The etiologies of ischemic stroke in the young are multiple and the outcome is good in most patients. New causes should now be identified.
Diagnostic work-up (additionally to the standard work-up as in older patients):
Intensive patient interview about the presence of headache, tinnitus, drug abuse, family history; careful skin examination; careful fundoscopic examination; and in selected patients serology for syphilis and HIV, electrophoresis of proteins, antiphospholipid antibodies and testing for thrombophilia. Causes:
• Large-vessel atherosclerosis
• Cardioembolism (see Table 14.1)
• Small-vessel occlusion such as CADASIL
• Diseases of large arteries:
• Cervical artery dissections
• Post-irradiation cervical arteriopathies
• Cervical fibromuscular dysplasia of cervical arteries in patients with von Recklinghausen disease or elastic tissue disorder
• Intracranial dissections
• Secondary vasculitis in the context of a systemic disorder such as panarteritis nodosa, systemic lupus erythematodes, Takayasu disease or Buerger disease or the context of infectious disorder
• Primary vasculitis of the central venous system
• Sneddon syndrome
• Post-partum cerebral angiopathy and eclampsia
• Unruptured aneurysms of intracranial arteries
• Hematological disorders
• Metabolic disorders such as Fabry disease, homo-cystinuria and MELAS syndrome
• Gas emboli, amniotic emboli or fat emboli
The most frequent cause in Western countries is cervical artery dissection, and in non-industrialized countries valvulopathies, but the cause of cerebral ischemia remains undetermined in up to 45% of patients.

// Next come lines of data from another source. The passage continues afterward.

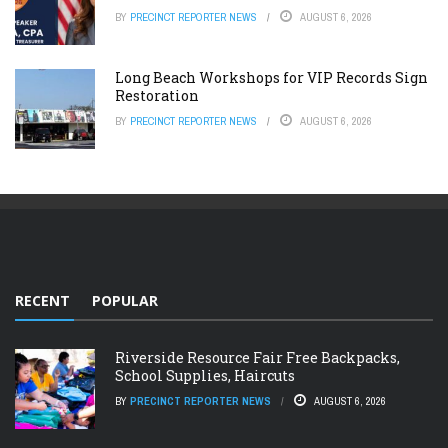
BY
PRECINCT REPORTER NEWS
AUGUST 6, 2026
Long Beach Workshops for VIP Records Sign
Restoration
BY
PRECINCT REPORTER NEWS
AUGUST 6, 2026
RECENT
POPULAR
Riverside Resource Fair Free Backpacks,
School Supplies, Haircuts
BY
PRECINCT REPORTER NEWS
AUGUST 6, 2026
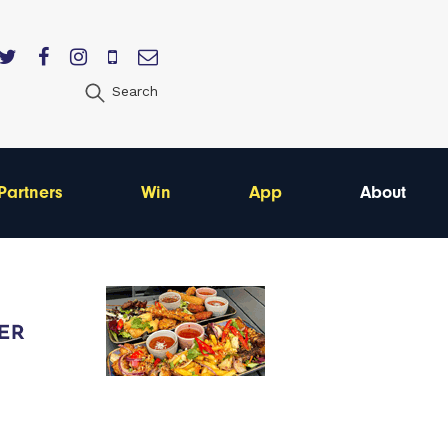
Search
Partners
Win
App
About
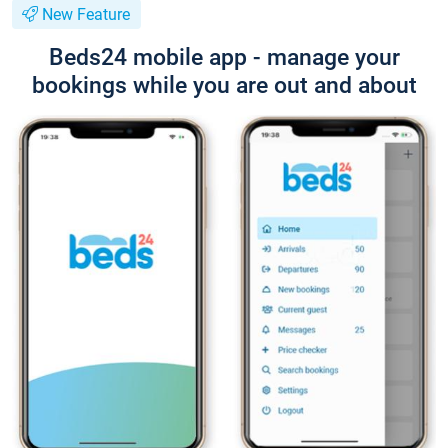
New Feature
Beds24 mobile app - manage your
bookings while you are out and about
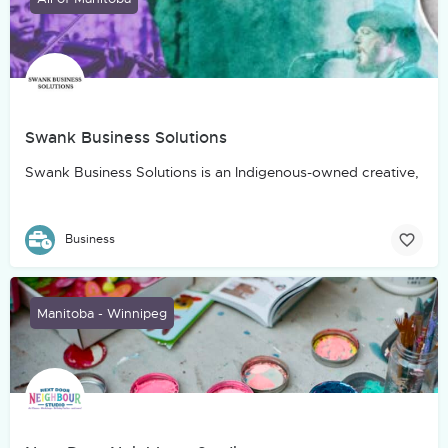
Swank Business Solutions
Swank Business Solutions is an Indigenous-owned creative, marke
Business
Manitoba - Winnipeg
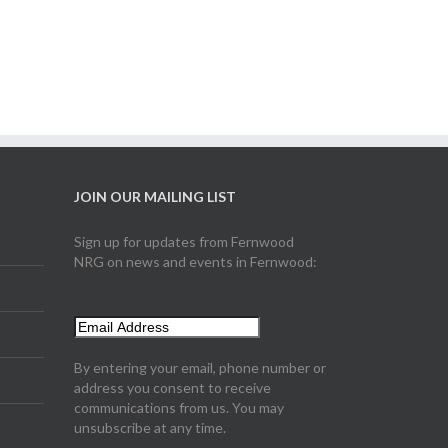
JOIN OUR MAILING LIST
Sign up for updates from Fernwood
NRG on news and events in Fernwood:
By entering your email, phone number or
address you consent to receive
communications from us. You may
unsubscribe at any time.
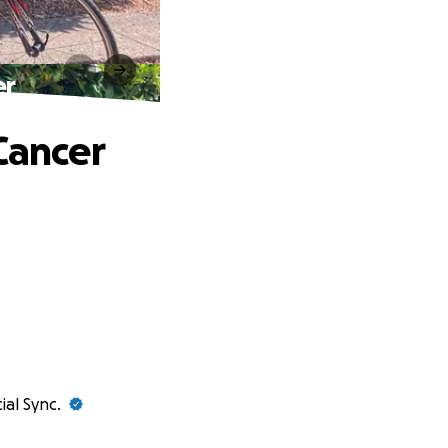
er
Cancer
ial Sync.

Secondary prevention measures mainly depend on the presumed cause and consist of optimal management of vascular risk factors, an appropriate antithrombotic therapy (oral anticoagulation and antithrombotic agents, depending on the cause), and removal of the source in specific cases (severe internal artery stenosis, cardiac myxoma, etc.).
Specificities of stroke prevention in young adults: oral contraceptive therapy should be avoided in most cases; cervical artery dissections may be treated either by antiplatelet therapy or by anticoagulation (oral anticoagulation only for a few weeks); due to the low risk of recurrence in patients without any risk factor, the reasons for continuing antiplatelet therapy more than a few years are rather weak.